-Jesteśmy raczej społecznym bankiem informacji niż prokuraturą. Nie prowadzimy przesłuchań świadków, a raczej staramy się takie osoby znajdować, często wśród uchodźców. Gromadzimy też zdjęcia, filmy i inne dokumenty potwierdzające fakty, które mogą być użyteczne przy osądzaniu zbrodni wojennych - tłumaczy serwisowi Prawo.pl, prof. Paweł Wiliński z Uniwersytetu im. Adama Mickiewicza w Poznaniu, zaangażowany w tę inicjatywę.

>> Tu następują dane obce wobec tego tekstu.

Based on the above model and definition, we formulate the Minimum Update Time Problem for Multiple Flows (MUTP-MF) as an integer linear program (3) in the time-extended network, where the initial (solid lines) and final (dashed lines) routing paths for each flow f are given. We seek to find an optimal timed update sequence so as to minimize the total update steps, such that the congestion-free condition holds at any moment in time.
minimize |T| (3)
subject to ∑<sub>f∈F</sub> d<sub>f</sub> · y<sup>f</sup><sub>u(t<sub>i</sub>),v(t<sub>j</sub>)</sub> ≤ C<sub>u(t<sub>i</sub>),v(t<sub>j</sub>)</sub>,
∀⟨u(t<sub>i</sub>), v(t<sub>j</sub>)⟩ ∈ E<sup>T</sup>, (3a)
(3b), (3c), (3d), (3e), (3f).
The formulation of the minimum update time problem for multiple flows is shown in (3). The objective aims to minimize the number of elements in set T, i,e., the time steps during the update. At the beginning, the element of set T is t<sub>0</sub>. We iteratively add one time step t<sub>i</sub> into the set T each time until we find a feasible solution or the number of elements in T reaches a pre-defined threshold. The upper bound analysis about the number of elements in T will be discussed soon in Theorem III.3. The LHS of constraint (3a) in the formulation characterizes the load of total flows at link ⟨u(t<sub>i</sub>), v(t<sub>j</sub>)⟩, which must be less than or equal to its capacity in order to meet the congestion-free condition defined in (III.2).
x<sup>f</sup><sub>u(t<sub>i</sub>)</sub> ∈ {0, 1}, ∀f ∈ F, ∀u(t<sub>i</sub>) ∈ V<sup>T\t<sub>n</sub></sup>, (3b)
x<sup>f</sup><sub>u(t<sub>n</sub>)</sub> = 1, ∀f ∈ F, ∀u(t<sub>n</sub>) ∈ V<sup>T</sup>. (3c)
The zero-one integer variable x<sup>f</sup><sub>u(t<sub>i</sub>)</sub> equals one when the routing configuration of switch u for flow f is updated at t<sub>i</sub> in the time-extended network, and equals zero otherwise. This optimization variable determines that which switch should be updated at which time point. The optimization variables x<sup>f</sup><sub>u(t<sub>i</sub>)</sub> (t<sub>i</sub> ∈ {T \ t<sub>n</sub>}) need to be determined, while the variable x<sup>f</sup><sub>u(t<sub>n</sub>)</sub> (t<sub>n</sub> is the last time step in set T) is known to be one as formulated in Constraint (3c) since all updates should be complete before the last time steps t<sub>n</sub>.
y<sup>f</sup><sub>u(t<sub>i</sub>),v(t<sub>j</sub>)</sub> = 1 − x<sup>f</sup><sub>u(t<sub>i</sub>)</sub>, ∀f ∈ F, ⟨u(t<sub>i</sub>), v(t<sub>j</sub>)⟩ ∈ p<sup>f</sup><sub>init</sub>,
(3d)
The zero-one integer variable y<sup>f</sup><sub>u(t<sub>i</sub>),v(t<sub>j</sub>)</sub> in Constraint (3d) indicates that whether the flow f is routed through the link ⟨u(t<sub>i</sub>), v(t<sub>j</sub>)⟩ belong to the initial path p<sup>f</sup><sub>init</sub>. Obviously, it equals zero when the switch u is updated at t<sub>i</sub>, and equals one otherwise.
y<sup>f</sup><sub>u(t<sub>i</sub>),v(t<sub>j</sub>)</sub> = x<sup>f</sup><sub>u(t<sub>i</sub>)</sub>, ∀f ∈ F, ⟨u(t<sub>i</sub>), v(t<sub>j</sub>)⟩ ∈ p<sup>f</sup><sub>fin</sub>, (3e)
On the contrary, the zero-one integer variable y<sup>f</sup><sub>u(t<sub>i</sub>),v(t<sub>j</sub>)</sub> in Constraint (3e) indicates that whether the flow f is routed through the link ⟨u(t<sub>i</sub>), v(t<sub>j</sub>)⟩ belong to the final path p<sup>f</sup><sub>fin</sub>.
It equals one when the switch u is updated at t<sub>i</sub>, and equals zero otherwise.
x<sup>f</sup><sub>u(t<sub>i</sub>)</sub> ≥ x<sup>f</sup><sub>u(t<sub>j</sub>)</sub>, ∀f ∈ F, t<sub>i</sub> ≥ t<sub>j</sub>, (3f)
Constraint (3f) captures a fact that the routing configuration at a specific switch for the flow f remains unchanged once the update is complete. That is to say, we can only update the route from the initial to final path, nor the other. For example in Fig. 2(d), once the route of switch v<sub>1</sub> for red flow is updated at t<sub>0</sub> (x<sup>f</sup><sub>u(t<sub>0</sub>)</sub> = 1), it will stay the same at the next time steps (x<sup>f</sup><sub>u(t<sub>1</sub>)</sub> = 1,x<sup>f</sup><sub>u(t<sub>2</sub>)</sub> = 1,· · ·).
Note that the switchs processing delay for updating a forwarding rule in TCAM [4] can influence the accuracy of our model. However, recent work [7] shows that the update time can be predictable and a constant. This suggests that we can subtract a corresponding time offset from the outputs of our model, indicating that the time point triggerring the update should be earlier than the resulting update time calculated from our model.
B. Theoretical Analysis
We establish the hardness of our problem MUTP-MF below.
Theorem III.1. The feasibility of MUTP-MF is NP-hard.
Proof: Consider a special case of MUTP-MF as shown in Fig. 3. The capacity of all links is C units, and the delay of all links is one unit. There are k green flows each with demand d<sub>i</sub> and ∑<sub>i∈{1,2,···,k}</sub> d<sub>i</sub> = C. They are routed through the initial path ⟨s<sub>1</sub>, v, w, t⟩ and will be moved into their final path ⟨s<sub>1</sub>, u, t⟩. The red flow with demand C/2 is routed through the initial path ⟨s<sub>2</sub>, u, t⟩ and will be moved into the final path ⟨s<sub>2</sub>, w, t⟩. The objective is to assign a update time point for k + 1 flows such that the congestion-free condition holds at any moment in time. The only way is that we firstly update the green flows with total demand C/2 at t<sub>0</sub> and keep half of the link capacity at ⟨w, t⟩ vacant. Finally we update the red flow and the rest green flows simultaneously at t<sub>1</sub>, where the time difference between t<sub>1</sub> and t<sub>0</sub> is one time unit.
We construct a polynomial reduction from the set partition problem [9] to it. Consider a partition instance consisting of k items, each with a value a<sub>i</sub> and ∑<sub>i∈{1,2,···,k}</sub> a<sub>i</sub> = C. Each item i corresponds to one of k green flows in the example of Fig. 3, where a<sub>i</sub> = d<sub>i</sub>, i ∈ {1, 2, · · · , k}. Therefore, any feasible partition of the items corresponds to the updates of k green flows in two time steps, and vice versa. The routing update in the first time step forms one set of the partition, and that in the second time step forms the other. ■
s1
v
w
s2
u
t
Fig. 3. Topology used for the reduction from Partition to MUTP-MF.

Prof. Wiliński uzasadnia potrzebę chronienia wszelkich informacji na ten temat również tym, że Rosji może zależeć na zatarciu śladów popełnionych zbrodni. Dlatego - w jego opinii - konieczne jest posługiwanie się najwyższej klasy sprzętem i oprogramowaniem, chroniącym zgromadzone dane przed atakami hakerskimi.
Na ten cel prawnicy chcą zebrać 300 tys. zł. Zbiórka została już uruchomiona na platformie pomagam.pl.
-Zwykle w takich przypadkach bywa, że sprawcy zbrodni i ich poplecznicy mogą chcieć zniszczyć wszelkie dokumenty, a świadków zastraszać. Dlatego chcemy zakupić najwyższej klasy oprogramowanie i infrastrukturę techniczną, które będą wirtualną kasą pancerną, chroniącą dane o świadkach, filmy, zdjęcia itd. - wyjaśnia prof. Wiliński.
Dodaje, że te dane mogą posłużyć wszystkim prokuraturom, sądom i trybunałom, nie tylko ukraińskim czy polskim zajmujących się zbrodniami popełnionymi podczas tej wojny.
Inicjatywa Sunflowers jest - jak deklaruje jej koordynatorka, dr Ewa Hofmańska - społecznym, ale fachowym uzupełnieniem działań organów państwowych i międzynarodowych.
-W skład naszego zespołu wchodzą wybitni prawnicy, znawcy międzynarodowego prawa karnego, prawa humanitarnego, migracyjnego czy eksperci w zakresie reparacji dla ofiar konfliktów zbrojnych - mówi dr Ewa Hofmańska. W zespole są m.in. prawnicy ukraińscy: dr Mychajło Szepitko i dr Oksana Senatorowa, a także z uniwersytetów brytyjskich: dr Marina Lostal i prof. Matthew Gillett.
W ramach projektu organizowane są szkolenia ze wsparcia psychologicznego dla osób tzw. pierwszego kontaktu z osobami doświadczonymi wojną w Ukrainie po to, aby rozmowa z nimi na temat zdarzeń, których byli świadkami czy doznanych szkód, nie pogłębiała doznanej przez nich traumy oraz, by sami wolontariusze potrafili ochronić własne zdrowie psychiczne w zetknięciu ze wstrząsającymi relacjami świadków zbrodni.
-Takie czterogodzinne, stacjonarne szkolenia dla wolontariuszy na razie przeprowadzamy w Warszawie, w niewielkich, kilkunastosoobowych grupach. Rozważamy jednak zorganizowanie szkoleń także w innych miastach. Robimy to we współpracy z Międzynarodowym Korpusem Medycznym, który zresztą bierze na siebie koszty i logistykę - relacjonuje dr Ewa Hofmańska.
Sunflowers (słoneczniki) stały się jednym z symboli oporu Ukraińców przeciw rosyjskiej agresji, stąd nazwa inicjatywy. Jest to związane z historią, jaka wydarzyła się w pierwszych dniach wojny w ukraińskim miasteczku Geniczesk nad Morzem Azowskim. Jego mieszkanka podeszła do rosyjskich żołnierzy i wręczyła im nasiona słonecznika mówiąc: „Weźcie te nasiona i włóżcie je do kieszeni, żeby przynajmniej wyrosły słoneczniki, gdy wszyscy się tu położycie”.